The oceans play an enormously important role in global climate change in terms of energy and water cycle, including atmospheric circulation. It is also pointed out that the global warming significantly affects the ocean environment changes. Since the oceans cover some 70% of the Earth’s surface, they deeply connect to our lives through fishing industry, marine transport, and/or marine resource management. Therefore, ocean observations by satellites are widely used not only in climate change researches but also in other fields, including meteorology and fishery. EORC utilizes satellite data from both microwave radiometers, which can observe the ocean surface even through clouds, and infrared radiometers, which can observe even the coastal area with fine spatial resolution, to produce and distribute information related to ocean environment, including sea surface temperature (SST) and wind speeds.


▲SST anomalies from climatology at during El Niño (upper: 5-day averaged SST from Nov. 16 to 20, 2015 observed by GCOM-W/AMSR2) and La Niña (lower: same as upper but in 2007 observed by Aqua/AMSR-E). Since microwave radiometers are able to observe status of ocean surface through clouds, it is suitable for frequent monitoring of the ocean environment over broad areas.


Sea Ice Monitoring

Sea ice covering the North and South Poles provides a useful index for measuring the pace of global warming. In the Arctic Ocean, the sea ice cover has shrunk in recent years. This trend reduces the time and cost required to transport goods by ship, raising the attraction of the Arctic as a shipping channel. EORC uses microwave sensors (GCOM-W), which are little affected by differences in weather, and optical sensors (GCOM-C), which offer powerful resolution, to provide frequent monitoring of the polar sea ice covers. This figure is an image of the Arctic Ocean on September 21, 2018, as observed by GCOM-W. We can see that the shrinking trend in the sea ice until about 2012 has slowed in recent years. Also, the synthetic-aperture radar (SAR) mounted on the ALOS Series satellites can observe the extent of sea ice to a resolution within several meters to 100m. EORC will continue to monitor the sea ice from both a scientific and a practical perspective.
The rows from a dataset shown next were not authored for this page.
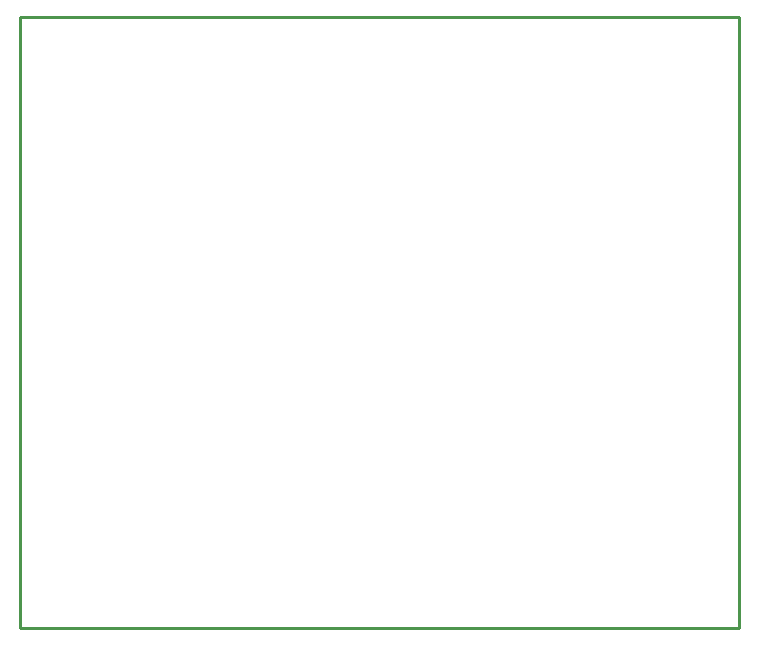
<source format=gbr>
G04 EAGLE Gerber RS-274X export*
G75*
%MOMM*%
%FSLAX34Y34*%
%LPD*%
%IN*%
%IPPOS*%
%AMOC8*
5,1,8,0,0,1.08239X$1,22.5*%
G01*
%ADD10C,0.254000*%


D10*
X1422Y2845D02*
X610822Y2845D01*
X610822Y520245D01*
X1422Y520245D01*
X1422Y2845D01*
M02*

</source>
▲Image of the Arctic sea ice on September 21, 2018 based on observation data from GCOM-W


Ocean-Color Monitoring

Sea color is a useful indicator of conditions at the ocean surface. The color of the sea can vary by the type and quantity of photosynthetic pigments such as chlorophyll a, a component of marine phytoplankton. Along the coasts, sea color varies according to the quantity of suspended solids supplied from the land, such as organic matter and soil. By observing the ocean’s color from satellites, researchers can discern the distribution of phytoplankton worldwide and the ways in which it is changing, or the flow of matter from the coasts into the ocean.Phytoplankton plays a role in carbon fixing through photosynthesis and as a primary producer in the ocean ecosystem. Researchers expect to find applications for phytoplankton in observing how climate change transforms ocean ecosystems, determining the on distribution of fisheries and predicting changes in that distribution, among others.


▲Image of chlorophyll a density around Japan as observed by Shikisai on April 16, 2019. Values can be found in the scale at right. Phytoplankton propagation (the spring bloom) can be seen occurring from the coasts of Hokkaido to the seas around Tohoku (northeastern Honshu).